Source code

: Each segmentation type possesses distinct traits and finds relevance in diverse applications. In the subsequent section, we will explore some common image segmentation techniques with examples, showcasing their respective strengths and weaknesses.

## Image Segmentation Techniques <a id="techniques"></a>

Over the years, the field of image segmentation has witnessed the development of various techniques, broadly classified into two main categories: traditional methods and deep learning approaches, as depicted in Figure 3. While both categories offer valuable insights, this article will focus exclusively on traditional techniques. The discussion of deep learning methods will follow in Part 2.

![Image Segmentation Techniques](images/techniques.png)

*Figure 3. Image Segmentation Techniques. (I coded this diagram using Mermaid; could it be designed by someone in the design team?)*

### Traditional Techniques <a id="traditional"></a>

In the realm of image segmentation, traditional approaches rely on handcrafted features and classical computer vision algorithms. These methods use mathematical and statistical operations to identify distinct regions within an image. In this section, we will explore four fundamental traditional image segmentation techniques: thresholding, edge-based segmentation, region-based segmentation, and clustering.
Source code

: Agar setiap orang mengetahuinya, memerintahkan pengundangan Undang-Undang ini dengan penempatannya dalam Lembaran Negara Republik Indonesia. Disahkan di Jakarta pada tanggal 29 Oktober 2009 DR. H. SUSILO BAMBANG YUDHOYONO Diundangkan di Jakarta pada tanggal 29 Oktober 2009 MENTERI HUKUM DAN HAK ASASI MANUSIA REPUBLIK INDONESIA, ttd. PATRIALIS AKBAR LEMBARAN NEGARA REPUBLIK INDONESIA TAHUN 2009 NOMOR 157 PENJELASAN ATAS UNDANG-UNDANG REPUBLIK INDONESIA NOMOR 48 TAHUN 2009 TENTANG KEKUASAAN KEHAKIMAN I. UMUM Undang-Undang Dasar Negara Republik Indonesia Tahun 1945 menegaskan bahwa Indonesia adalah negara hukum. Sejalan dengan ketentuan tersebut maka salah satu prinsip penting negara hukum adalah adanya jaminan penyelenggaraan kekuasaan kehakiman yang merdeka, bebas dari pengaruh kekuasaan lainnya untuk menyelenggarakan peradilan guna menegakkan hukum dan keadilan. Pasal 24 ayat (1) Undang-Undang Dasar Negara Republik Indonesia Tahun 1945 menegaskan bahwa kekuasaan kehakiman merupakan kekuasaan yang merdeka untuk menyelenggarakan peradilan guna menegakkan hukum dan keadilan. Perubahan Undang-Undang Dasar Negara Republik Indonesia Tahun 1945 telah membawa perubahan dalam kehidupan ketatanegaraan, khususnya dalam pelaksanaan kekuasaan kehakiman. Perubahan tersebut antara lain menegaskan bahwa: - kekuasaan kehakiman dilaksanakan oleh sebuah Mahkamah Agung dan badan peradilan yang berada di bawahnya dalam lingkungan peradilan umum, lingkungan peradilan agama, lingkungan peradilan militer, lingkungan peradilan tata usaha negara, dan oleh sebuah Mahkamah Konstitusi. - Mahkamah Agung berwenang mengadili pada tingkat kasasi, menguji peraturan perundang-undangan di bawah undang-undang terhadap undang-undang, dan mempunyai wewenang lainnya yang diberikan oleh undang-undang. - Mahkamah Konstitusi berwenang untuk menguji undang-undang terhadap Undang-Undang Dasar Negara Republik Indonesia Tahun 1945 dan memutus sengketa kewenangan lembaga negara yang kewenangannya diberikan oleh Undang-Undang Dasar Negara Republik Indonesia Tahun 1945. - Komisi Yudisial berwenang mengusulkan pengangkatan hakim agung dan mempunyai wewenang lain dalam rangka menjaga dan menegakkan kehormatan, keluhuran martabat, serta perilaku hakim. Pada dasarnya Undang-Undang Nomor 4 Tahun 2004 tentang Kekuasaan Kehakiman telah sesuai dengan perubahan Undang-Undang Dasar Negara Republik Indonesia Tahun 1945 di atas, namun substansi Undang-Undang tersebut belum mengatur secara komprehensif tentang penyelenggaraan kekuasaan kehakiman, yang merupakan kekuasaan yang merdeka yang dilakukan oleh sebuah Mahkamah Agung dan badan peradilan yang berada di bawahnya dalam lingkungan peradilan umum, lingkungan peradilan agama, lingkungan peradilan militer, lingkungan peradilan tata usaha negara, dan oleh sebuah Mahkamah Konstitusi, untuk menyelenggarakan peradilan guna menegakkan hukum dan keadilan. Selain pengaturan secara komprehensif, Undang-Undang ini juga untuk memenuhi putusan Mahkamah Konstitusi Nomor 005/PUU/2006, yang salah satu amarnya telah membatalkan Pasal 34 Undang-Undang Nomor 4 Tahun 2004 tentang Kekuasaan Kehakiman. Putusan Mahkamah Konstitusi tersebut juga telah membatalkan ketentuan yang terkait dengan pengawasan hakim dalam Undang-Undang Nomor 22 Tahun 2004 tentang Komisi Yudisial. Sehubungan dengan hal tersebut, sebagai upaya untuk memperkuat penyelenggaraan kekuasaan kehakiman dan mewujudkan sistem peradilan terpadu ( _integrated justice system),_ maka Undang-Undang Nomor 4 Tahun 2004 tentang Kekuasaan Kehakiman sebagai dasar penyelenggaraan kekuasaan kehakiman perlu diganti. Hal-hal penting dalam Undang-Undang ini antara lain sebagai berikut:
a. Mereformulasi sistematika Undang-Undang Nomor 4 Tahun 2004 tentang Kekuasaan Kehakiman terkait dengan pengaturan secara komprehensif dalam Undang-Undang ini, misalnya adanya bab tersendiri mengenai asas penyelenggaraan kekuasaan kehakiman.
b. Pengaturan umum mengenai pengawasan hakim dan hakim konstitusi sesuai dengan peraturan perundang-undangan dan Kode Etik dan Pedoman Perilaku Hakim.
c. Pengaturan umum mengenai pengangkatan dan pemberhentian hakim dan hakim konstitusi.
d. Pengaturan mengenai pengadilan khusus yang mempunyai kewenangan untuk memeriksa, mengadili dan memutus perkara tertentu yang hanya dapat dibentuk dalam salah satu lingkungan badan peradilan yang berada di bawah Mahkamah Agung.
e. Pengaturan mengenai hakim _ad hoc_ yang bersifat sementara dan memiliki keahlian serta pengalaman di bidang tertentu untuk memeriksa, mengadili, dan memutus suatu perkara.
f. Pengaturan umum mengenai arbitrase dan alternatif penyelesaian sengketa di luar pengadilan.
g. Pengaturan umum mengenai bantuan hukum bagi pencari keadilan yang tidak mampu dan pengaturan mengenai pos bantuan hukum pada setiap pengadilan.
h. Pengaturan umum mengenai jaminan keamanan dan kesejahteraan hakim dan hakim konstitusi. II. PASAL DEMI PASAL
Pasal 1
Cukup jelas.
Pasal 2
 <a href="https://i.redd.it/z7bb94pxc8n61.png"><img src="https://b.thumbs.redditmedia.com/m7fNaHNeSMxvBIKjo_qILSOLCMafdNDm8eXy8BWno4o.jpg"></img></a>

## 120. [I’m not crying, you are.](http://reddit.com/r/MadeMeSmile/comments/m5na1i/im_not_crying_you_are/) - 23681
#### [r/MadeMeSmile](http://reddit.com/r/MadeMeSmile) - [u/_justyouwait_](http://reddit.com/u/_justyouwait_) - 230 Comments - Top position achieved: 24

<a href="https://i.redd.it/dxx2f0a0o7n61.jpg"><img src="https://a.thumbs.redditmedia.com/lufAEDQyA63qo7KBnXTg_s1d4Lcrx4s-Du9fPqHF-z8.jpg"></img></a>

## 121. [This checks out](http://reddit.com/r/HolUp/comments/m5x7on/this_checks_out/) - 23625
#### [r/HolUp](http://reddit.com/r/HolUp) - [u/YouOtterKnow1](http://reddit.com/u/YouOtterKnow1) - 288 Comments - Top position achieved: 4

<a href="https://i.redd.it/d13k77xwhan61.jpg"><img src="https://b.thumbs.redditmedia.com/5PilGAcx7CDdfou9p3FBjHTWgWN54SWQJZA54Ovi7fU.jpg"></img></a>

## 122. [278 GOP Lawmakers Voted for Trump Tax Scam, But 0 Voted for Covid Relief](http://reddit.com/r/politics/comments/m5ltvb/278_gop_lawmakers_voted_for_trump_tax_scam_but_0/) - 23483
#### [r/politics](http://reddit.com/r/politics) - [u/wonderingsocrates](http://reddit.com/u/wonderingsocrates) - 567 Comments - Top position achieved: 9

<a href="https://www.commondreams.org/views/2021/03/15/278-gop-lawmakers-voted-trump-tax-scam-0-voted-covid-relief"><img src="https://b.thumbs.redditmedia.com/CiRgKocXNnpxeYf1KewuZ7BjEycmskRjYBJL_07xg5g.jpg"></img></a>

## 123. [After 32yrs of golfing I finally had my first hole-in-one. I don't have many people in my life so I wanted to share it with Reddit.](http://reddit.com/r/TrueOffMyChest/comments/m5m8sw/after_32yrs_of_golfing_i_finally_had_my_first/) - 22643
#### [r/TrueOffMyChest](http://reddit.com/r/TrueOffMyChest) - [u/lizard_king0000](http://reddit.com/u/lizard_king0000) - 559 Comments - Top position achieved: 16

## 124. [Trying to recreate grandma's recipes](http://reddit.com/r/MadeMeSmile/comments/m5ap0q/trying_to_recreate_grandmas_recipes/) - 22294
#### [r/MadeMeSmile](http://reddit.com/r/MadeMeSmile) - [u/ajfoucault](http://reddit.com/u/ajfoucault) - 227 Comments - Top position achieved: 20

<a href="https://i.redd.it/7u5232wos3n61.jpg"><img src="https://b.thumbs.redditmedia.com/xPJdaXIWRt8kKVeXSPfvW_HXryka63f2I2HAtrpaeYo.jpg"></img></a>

→ WHAT YOU HAVE TO DO:
Go through the entries above, and wherever a line holds the word "TrueOffMyChest", copy that line.

→ SOLUTION BELOW:
## 123. [After 32yrs of golfing I finally had my first hole-in-one. I don't have many people in my life so I wanted to share it with Reddit.](http://reddit.com/r/TrueOffMyChest/comments/m5m8sw/after_32yrs_of_golfing_i_finally_had_my_first/) - 22643
#### [r/TrueOffMyChest](http://reddit.com/r/TrueOffMyChest) - [u/lizard_king0000](http://reddit.com/u/lizard_king0000) - 559 Comments - Top position achieved: 16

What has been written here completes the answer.